» **The task**
Once you find the line with "Page size: 2001x1125." in the entries below, return exactly every line from it through the line with "List each element's".

» **Stored data**
+ + + +

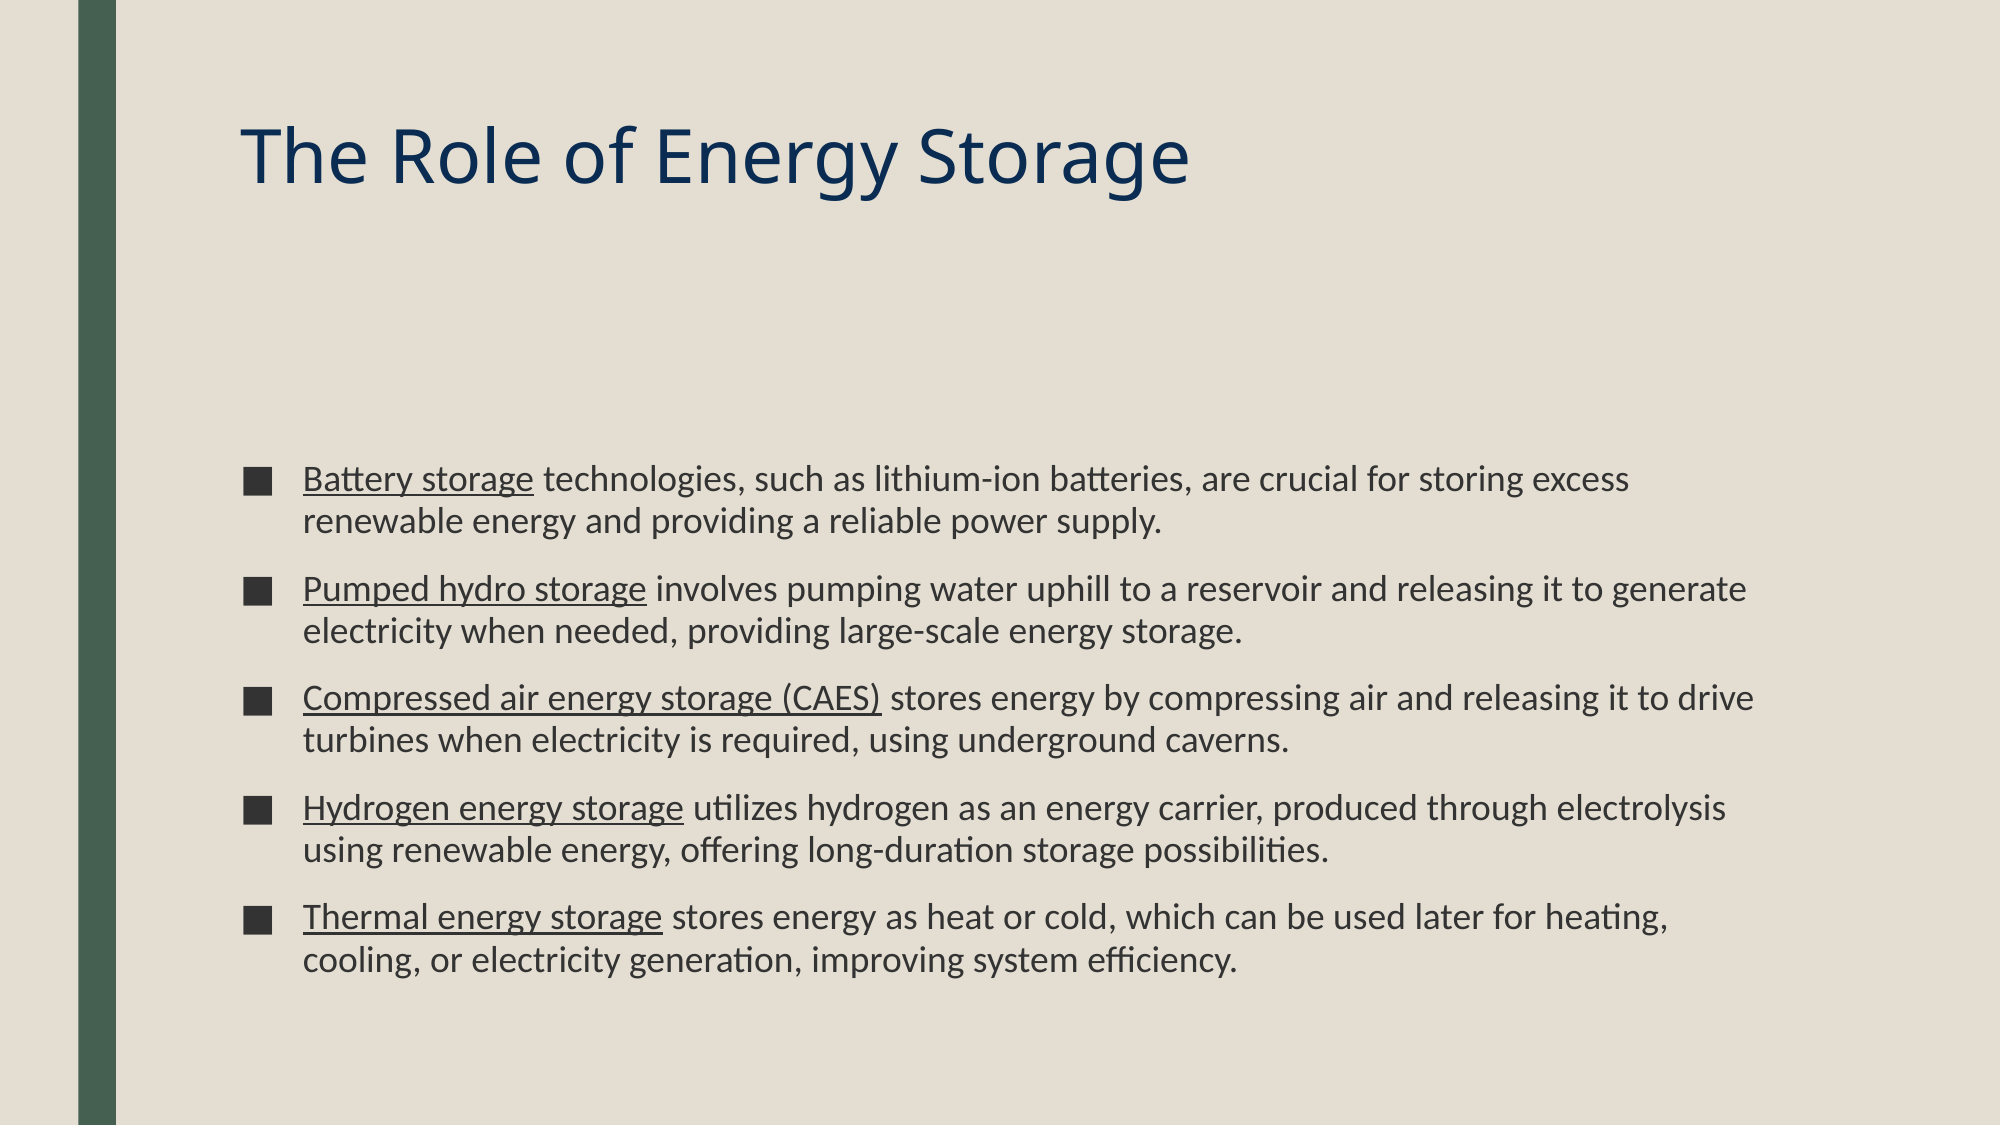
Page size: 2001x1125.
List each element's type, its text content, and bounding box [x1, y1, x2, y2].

+ + + +

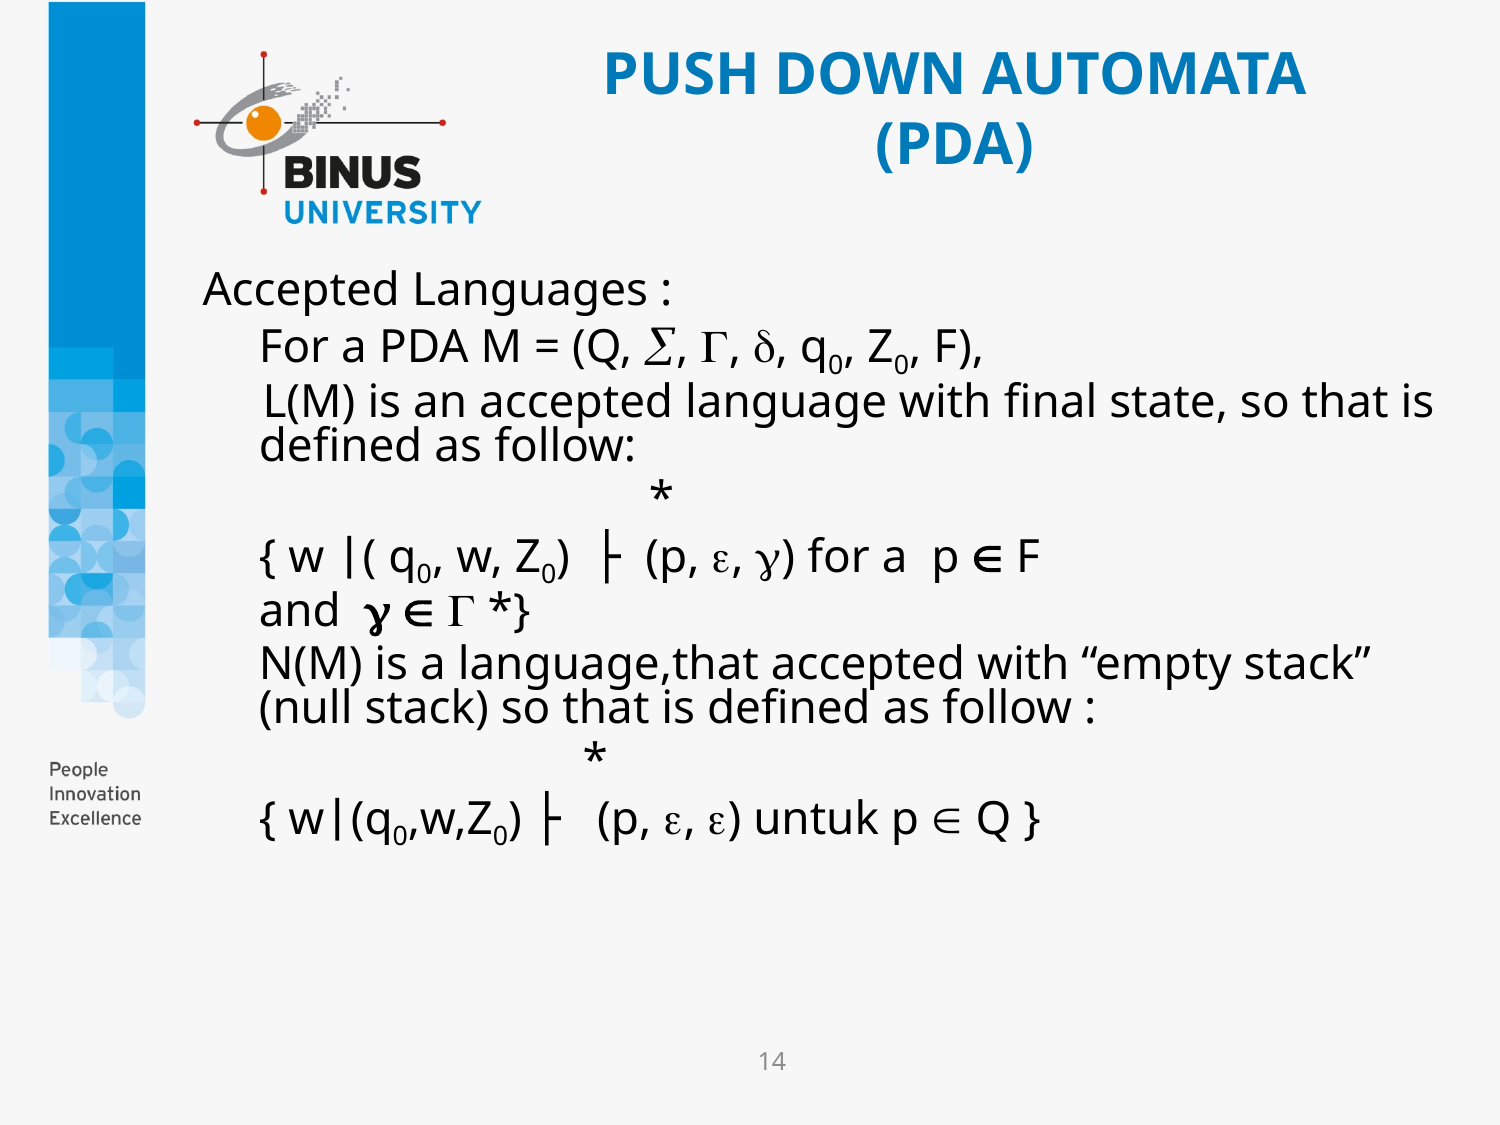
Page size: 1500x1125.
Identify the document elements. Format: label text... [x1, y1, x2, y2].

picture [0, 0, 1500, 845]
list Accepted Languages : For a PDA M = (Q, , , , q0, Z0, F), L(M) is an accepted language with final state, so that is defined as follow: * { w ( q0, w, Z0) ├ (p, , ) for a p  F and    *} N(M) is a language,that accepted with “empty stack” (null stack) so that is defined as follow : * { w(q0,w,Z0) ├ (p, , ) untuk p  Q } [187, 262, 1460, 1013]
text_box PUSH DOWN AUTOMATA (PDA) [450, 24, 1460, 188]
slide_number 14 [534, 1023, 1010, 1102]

+ + + +

» **Solution for this problem**
Page size: 2001x1125.
List each element's type, its text content, and bounding box [x1, y1, x2, y2].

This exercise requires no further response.